MIT researchers recently explored the potential energy consumption and related carbon emissions if autonomous vehicles (AV) are widely adopted.
The data centers that house the physical computing infrastructure used for running applications are widely known for their large carbon footprint. In fact, they currently account for about 0.3 percent of global greenhouse gas emissions — or about as much carbon as the country of Argentina produces annually, according to the International Energy Agency.
The researchers built a statistical model to study the problem and determined that 1 billion AV, each driving for an hour per day with a computer consuming 840 watts, would consume enough energy to generate about the same amount of emissions as data centers currently do.

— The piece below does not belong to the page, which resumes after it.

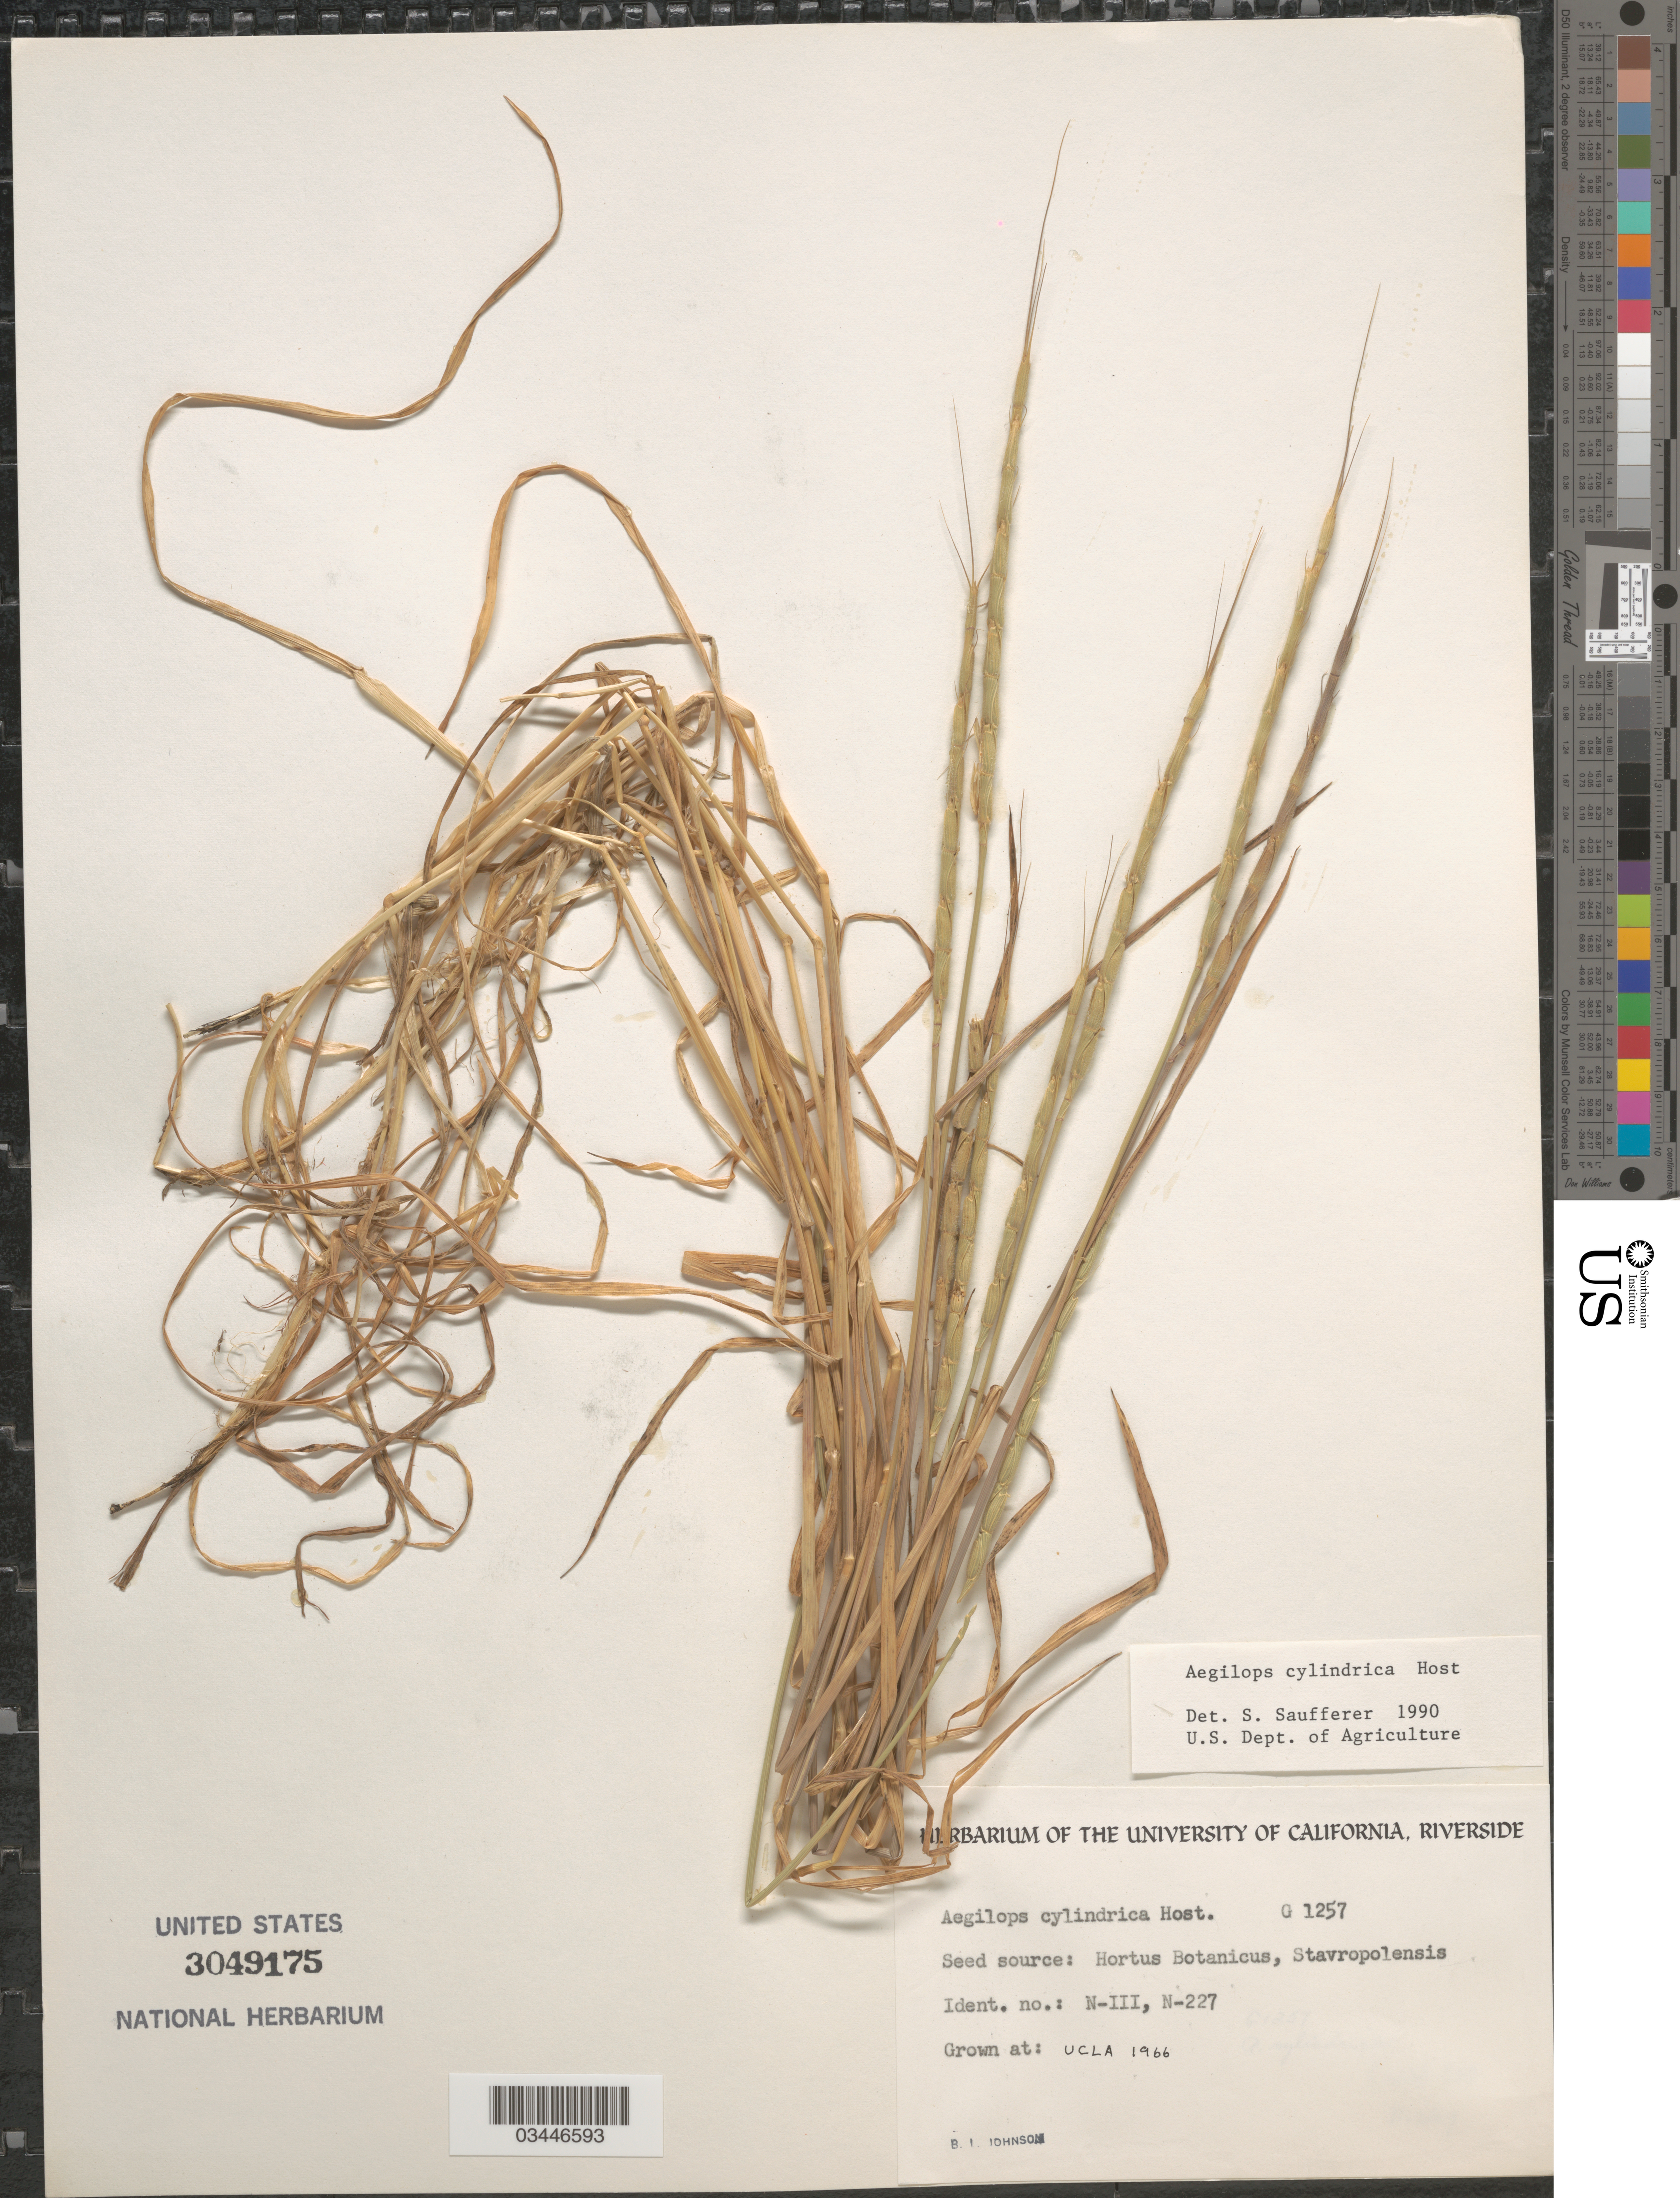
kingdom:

In addition, they found that more than 90 percent of modeled scenarios, to keep AV emissions from zooming past current data center emissions, each vehicle must use less than 1.2 kilowatts of power for computing, which would require more efficient hardware.
“If we just keep the business-as-usual trends in decarbonization and the current rate of hardware efficiency improvements, it doesn’t seem like it is going to be enough to constrain the emissions from computing onboard autonomous vehicles,” said first author and grad student Soumya Sudhakar. “This has the potential to become an enormous problem. But if we get ahead of it, we could design more efficient AVs that have a smaller carbon footprint from the start.”
The team built a framework to explore the operational emissions from computers onboard a global fleet of fully autonomous electric vehicles. The model is a function of the number of vehicles in the global fleet, the power of each computer on each vehicle, the hours driven by each vehicle, and the carbon intensity of the electricity powering each computer.
“On its own, that looks like a deceptively simple equation,” said Sudhakar. “But each of those variables contains a lot of uncertainty because we are considering an emerging application that is not here yet.”
Research suggests that the amount of time driven in AVs might increase because people can multitask and the young and the elderly could drive more. However, other research suggests that time spent driving might decrease because algorithms could find quicker routes. In addition, the researchers needed to model advanced computing hardware and software that doesn’t yet exist.
So they modeled the workload of a popular algorithm for AVs and explored how much energy the deep neural network would consume if it were simultaneously processing many high-resolution inputs from many cameras with high frame rates. Sudhakar was surprised at how quickly the algorithms’ workload amassed.
If an AV has 10 deep neural networks processing images from 10 cameras, and that vehicle drives for one hour a day, it will make 21.6 million inferences each day. One billion vehicles would make 21.6 quadrillion inferences.
“After seeing the results, this makes a lot of sense, but it is not something that is on a lot of people’s radar,” said Associate Professor Sertac Karaman, Director, Laboratory for Information and Decision Systems. “These vehicles could actually be using a ton of computer power. They have a 360-degree view of the world, so while we have two eyes, they may have 20 eyes, looking all over the place and trying to understand all the things that are happening at the same time.”
To keep emissions in check, the researchers found that each AV needs to consume fewer than 1.2 kilowatts of computing energy. So, computing hardware must become more efficient — doubling in efficiency about every 1.1 years.